The Warriors are 6.5-point favorites at home against the Hornets tonight. That's reasonable. What's less reasonable is pretending this Golden State team is the same franchise that won four championships. They're not. They're something more interesting: a transitional roster trying to stay relevant while the league moves on without them.
And the data suggests they're actually pulling it off.
Jimmy Butler is quietly having his best shooting season in years
The trade that brought Butler to San Francisco flew under the radar because of the Klay Thompson exit drama. But the numbers don't lie: Butler is averaging 20.1 points, 5.6 rebounds, and 4.9 assists while shooting efficiently enough to space the floor for Curry's gravity.
At 35, Butler was supposed to be declining. Instead, he's found the perfect role — a secondary creator who doesn't need the ball to impact winning. His defensive presence allows Draymond Green to roam more freely, and the chemistry with Curry has been better than anyone anticipated.
Tonight against Charlotte's porous defense (allowing 48% from the field to opponents), Butler should feast in the mid-range.
The Curry renaissance by the numbers
Stephen Curry is leading the league in three-pointers made per game at 4.6. At 37 years old. Read that again.
His 28.1 points per game ranks him 10th in the NBA, and he's doing it while being the defensive focus of every single game plan. The supporting cast has improved enough that teams can't just trap him into oblivion anymore.

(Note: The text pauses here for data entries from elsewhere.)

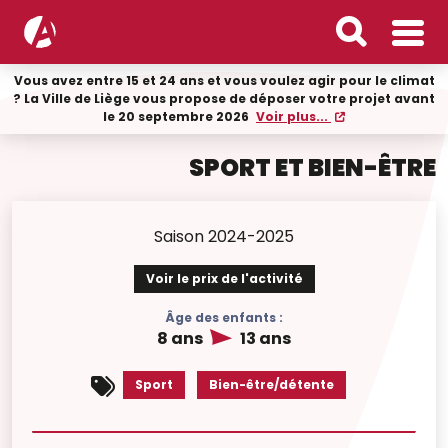
Vous avez entre 15 et 24 ans et vous voulez agir pour le climat
? La Ville de Liège vous propose de déposer votre projet avant
le 20 septembre 2026
Voir plus...
SPORT ET BIEN-ÊTRE
Saison 2024-2025
Voir le prix de l'activité
Âge des enfants :
8 ans
13 ans
Sport
Bien-être/détente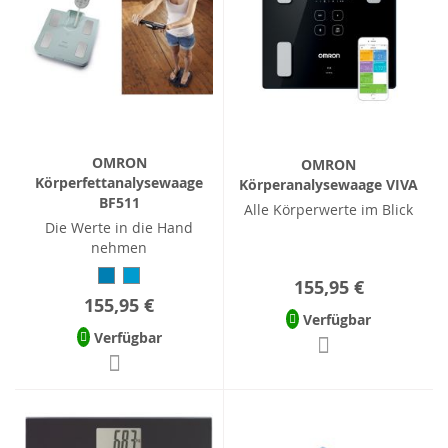
OMRON
OMRON
Körperfettanalysewaage
Körperanalysewaage VIVA
BF511
Alle Körperwerte im Blick
Die Werte in die Hand
nehmen
155,95 €
155,95 €
Verfügbar
Verfügbar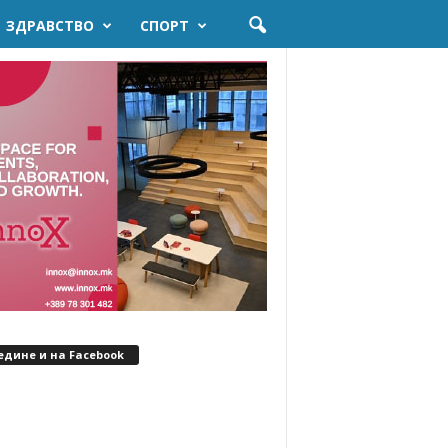
ЗДРАВСТВО
СПОРТ
едине и на Facebook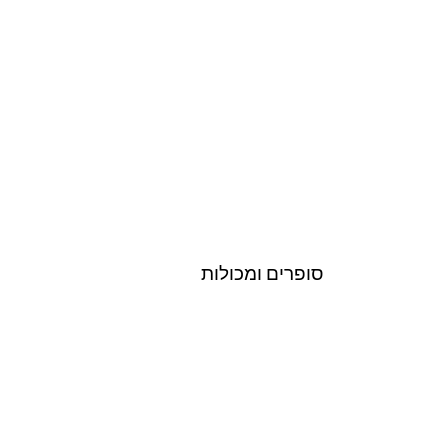
סופרים ומכולות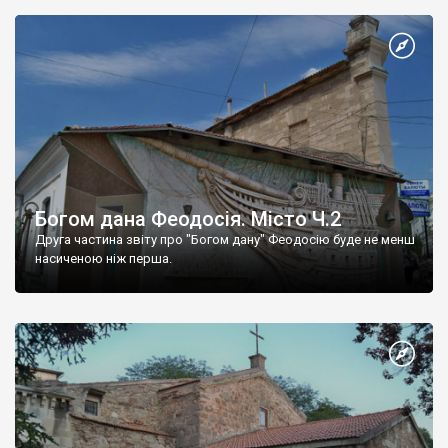
Богом дана Феодосія. Місто Ч.2
Друга частина звіту про "Богом дану" Феодосію буде не менш
насиченою ніж перша.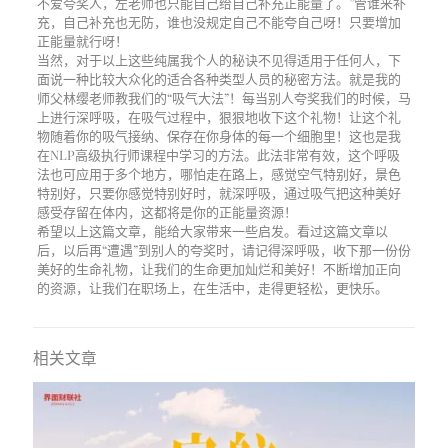
不爱夸奖人，左老师也只能自己给自己补充正能量了。”管谁来补
充，自己补充也无防，谁也没规定自己不能夸自己呀！只要增加
正能量就行呀！
当然，对于以上这些纯属我个人的秘诀不见得适用于任何人，下
面说一种比较大众化的适合各种类型人员的秘密方法。就是我的
师父林缨老师教我们的“吸气大法”！每当别人夸奖我们的时候，马
上进行深呼吸，在吸气过程中，狠狠地收下这个礼物！让这个礼
物随着你的吸气接纳、保存在你身体的每一个细胞里！这也是我
在NLP高级执行师课程中学习的方法。此法非常有效，这个呼吸
法也可应用于多个地方，哪怕走在路上，感觉空气特别好，景色
特别好，只要你感觉特别好时，就深呼吸，通过吸气把这种美好
感受存留在体内，这都将是你的正能量资源！
希望以上这篇文章，能给大家带来一些启发。看过这篇文章以
后，以后再“遭遇”到别人的夸奖时，请记得深呼吸，收下那一份份
美好的生命礼物，让我们的生命更加灿烂和美好！不断增加正向
的资源，让我们在职场上，在生活中，走得更轻松，更快乐。
相关文章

| Curry 2025-26 | Numbers | League rank |
|---|---|---|
| PPG | 28.1 | 10th |
| 3PM/G | 4.6 | 1st |
| 3P% | 38.8% | Top 15 |
| Assists | 4.9 | Top 30 |
The projection models have the Warriors winning tonight with 62.5% confidence. I'd push that closer to 70% given home court and Charlotte's road struggles.
Charlotte's rookie revelation shouldn't be ignored
Kon Knueppel isn't getting enough national attention. The Hornets' first-round pick is averaging 19.1 points per game while shooting 37.3% from three — sixth-best in the league among qualified players.
LaMelo Ball (20.4 PPG, 7.8 APG) remains the engine, but Knueppel gives Charlotte something they've desperately needed: a reliable secondary scorer who can create his own shot. He dropped 30 the other night like it was nothing.
The problem is the rest of the roster. Miles Bridges (19.7 PPG) is fine. Moussa Diabate's rebounding (8.4 RPG, 19th in the league) helps. But Charlotte's defense allows opponents to shoot 48.0% from the field, and that's a death sentence against the Warriors' motion offense.
The matchup that matters
Golden State's last ten games: 6-3, scoring 118.4 points per game while holding opponents to 113. That's a +5.4 net rating during the stretch — playoff caliber stuff.
Charlotte's last ten: 3-6, despite scoring 119.7 per game. They're losing because they can't stop anyone, not because they can't generate offense.
The Hornets beat the Lakers 135-117 on Thursday behind Ball's 30-point, 11-assist performance. They have firepower. But the Warriors' defensive rating at home (top-8 in the league) is a different animal than what LA brought.
Why I'm watching De'Anthony Melton tonight
Here's a data point you won't see on the broadcast: Melton has averaged 17.4 points per game at Chase Center over his last five home appearances, 4.3 points higher than his season average. He shot 64.3% in his last outing.
When Melton plays well, the Warriors' bench unit doesn't hemorrhage points. That second-unit stability is what separates Golden State's good nights from their great ones.
Tipoff is 8:30 PM ET from Chase Center. Expect a Warriors win somewhere in the 117-112 range, with Curry splashing at least four threes and Butler controlling the pace in crunch time.
The Hornets are fun. They're just not good enough yet to beat competent teams on the road. Tonight should confirm that.